▶ Set task
Copy the entries word for word, from the start through the line containing "26 July 1476", and stop there.

Stored data:
-- BEGIN --
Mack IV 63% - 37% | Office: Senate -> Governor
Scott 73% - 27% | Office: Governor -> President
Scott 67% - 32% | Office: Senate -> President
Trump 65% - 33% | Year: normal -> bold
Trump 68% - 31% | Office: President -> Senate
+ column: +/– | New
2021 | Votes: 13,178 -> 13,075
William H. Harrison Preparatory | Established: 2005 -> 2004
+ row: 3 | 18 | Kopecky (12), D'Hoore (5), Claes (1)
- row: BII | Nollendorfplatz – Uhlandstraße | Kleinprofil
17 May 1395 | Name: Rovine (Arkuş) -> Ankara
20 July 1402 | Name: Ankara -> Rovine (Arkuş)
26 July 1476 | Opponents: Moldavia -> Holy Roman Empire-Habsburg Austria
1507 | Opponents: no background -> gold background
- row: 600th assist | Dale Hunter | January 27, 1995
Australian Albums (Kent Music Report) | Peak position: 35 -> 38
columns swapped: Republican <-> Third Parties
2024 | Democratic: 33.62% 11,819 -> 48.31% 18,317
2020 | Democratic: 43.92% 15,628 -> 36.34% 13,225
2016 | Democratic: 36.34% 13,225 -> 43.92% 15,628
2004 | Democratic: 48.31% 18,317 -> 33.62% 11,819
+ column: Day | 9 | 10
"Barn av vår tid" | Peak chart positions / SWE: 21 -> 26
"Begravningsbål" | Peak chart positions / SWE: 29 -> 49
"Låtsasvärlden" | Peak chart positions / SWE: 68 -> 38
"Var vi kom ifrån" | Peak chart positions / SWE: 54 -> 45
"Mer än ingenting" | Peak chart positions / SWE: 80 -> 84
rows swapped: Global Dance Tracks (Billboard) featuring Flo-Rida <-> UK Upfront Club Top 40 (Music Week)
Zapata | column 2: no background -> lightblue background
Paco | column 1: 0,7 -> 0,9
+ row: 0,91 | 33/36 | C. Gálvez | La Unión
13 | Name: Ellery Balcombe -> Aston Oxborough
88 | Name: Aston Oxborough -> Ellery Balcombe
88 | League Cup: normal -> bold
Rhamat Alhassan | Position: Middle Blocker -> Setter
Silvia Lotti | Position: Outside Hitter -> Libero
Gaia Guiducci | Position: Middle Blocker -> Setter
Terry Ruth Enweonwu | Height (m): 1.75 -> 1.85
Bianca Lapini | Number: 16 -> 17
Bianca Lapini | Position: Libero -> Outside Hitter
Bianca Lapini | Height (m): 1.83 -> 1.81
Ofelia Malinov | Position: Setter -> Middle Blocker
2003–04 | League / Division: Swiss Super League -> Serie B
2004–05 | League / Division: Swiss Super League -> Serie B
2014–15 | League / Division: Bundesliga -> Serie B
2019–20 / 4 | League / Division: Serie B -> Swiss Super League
-- END --
▶ Task output
Mack IV 63% - 37% | Office: Senate -> Governor
Scott 73% - 27% | Office: Governor -> President
Scott 67% - 32% | Office: Senate -> President
Trump 65% - 33% | Year: normal -> bold
Trump 68% - 31% | Office: President -> Senate
+ column: +/– | New
2021 | Votes: 13,178 -> 13,075
William H. Harrison Preparatory | Established: 2005 -> 2004
+ row: 3 | 18 | Kopecky (12), D'Hoore (5), Claes (1)
- row: BII | Nollendorfplatz – Uhlandstraße | Kleinprofil
17 May 1395 | Name: Rovine (Arkuş) -> Ankara
20 July 1402 | Name: Ankara -> Rovine (Arkuş)
26 July 1476 | Opponents: Moldavia -> Holy Roman Empire-Habsburg Austria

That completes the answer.